Right here’s the way to make this a part of your each day workflow—whether or not you’re operating one truck or managing a small workforce.

Determine the highest 3–5 origin markets you run out of most frequently (instance: Memphis, Harrisburg, Dallas, Joliet).

Observe whether or not rejections in these markets are rising, falling, or flat. Even a 1–2% enhance is a sign.

If OTRI is rising in that market, don’t undercut your self. Quote robust, stroll if the mathematics doesn’t work.

If OTRI is low, construct in buffer lanes or add brief hauls to compensate for weaker pricing.

Transfer your truck earlier than the gang. If rejection charges are climbing in a close-by market, reposition early—don’t wait till everybody else is chasing the identical freight.

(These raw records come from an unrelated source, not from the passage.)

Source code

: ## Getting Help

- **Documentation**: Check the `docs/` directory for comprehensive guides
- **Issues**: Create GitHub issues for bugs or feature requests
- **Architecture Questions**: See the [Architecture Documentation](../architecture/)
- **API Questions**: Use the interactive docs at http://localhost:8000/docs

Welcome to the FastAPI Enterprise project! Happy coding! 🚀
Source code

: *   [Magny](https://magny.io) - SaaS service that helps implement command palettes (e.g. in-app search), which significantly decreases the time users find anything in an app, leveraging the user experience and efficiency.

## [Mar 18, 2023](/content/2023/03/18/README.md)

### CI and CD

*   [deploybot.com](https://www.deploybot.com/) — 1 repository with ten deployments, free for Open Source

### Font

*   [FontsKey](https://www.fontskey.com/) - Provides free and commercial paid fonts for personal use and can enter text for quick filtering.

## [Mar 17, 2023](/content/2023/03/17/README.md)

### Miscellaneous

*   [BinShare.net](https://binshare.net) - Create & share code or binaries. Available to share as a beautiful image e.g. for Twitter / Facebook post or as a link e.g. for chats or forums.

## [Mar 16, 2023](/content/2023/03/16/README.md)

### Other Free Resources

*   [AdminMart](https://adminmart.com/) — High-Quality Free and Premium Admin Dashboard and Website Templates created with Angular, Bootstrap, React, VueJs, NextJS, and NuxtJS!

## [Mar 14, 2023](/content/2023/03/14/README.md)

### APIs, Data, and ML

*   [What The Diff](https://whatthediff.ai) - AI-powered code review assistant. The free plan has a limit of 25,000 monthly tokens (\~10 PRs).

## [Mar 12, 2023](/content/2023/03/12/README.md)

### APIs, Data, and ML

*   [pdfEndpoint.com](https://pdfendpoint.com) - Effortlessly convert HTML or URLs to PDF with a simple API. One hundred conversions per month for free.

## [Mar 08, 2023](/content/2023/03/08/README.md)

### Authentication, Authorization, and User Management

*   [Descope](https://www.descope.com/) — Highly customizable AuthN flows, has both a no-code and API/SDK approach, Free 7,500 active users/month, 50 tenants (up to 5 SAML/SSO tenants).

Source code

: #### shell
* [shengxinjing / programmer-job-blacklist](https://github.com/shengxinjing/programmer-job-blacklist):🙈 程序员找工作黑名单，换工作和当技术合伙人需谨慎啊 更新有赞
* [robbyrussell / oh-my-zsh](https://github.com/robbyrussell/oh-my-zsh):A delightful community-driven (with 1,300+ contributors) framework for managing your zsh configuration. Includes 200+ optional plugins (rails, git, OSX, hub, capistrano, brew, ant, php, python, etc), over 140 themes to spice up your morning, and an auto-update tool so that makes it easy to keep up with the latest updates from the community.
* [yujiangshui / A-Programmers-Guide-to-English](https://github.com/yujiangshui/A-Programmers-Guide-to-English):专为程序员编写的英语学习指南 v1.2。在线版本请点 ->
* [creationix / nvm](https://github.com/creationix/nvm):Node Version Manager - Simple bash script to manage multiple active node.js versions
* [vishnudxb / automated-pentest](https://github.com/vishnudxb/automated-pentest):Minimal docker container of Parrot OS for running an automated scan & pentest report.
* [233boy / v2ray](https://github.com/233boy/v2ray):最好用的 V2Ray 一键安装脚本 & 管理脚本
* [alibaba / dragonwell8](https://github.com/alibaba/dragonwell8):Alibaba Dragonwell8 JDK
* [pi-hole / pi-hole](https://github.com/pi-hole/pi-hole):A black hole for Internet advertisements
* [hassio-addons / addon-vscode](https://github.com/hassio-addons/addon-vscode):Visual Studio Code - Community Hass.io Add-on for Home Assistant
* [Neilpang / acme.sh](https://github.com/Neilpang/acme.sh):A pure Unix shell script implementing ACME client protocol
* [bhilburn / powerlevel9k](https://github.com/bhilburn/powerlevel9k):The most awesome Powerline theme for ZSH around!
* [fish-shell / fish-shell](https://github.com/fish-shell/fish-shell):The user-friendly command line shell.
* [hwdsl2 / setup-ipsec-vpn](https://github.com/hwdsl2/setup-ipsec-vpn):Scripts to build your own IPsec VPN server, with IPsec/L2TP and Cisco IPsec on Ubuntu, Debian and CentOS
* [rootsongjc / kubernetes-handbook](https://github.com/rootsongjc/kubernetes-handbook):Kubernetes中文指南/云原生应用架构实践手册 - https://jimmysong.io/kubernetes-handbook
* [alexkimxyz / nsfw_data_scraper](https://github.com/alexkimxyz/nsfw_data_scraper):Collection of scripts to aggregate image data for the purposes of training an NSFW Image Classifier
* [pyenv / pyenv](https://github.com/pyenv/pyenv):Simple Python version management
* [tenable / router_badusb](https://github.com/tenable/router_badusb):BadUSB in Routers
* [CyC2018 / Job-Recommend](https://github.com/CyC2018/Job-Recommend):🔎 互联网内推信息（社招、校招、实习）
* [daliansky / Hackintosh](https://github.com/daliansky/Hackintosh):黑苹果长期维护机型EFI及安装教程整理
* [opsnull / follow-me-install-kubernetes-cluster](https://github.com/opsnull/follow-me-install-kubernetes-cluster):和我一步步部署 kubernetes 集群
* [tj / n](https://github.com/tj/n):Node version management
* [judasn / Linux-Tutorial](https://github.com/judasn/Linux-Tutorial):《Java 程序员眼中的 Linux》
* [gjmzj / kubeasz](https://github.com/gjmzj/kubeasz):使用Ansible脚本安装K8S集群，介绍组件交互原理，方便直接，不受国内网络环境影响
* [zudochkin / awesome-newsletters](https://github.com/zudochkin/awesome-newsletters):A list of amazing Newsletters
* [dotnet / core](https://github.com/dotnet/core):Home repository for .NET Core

Let’s be clear—OTRI isn’t a silver bullet. It gained’t let you know:

  • Whether or not the freight is top quality (some rejections are for junk freight)

  • Whether or not brokers are paying what they need to (some will lowball even in tight markets)

  • Whether or not accessorials, wait occasions, or backhauls make it a worthwhile run

However OTRI does let you know the place the leverage is shifting. And in trucking, leverage = cash.

Tender rejections are the earliest sign you’ll ever get {that a} charge is about to alter. When you wait till the load board displays it, you’re already behind. When you wait till a dealer tells you “issues are heating up,” it’s too late.

However for those who’re watching OTRI—and making choices off that knowledge—you cease reacting and begin operating your truck like a enterprise.

As a result of this market doesn’t reward who’s working the toughest. It rewards who’s studying the sport the most effective.

The publish How Tender Rejections Predict Your Subsequent Charge appeared first on FreightWaves.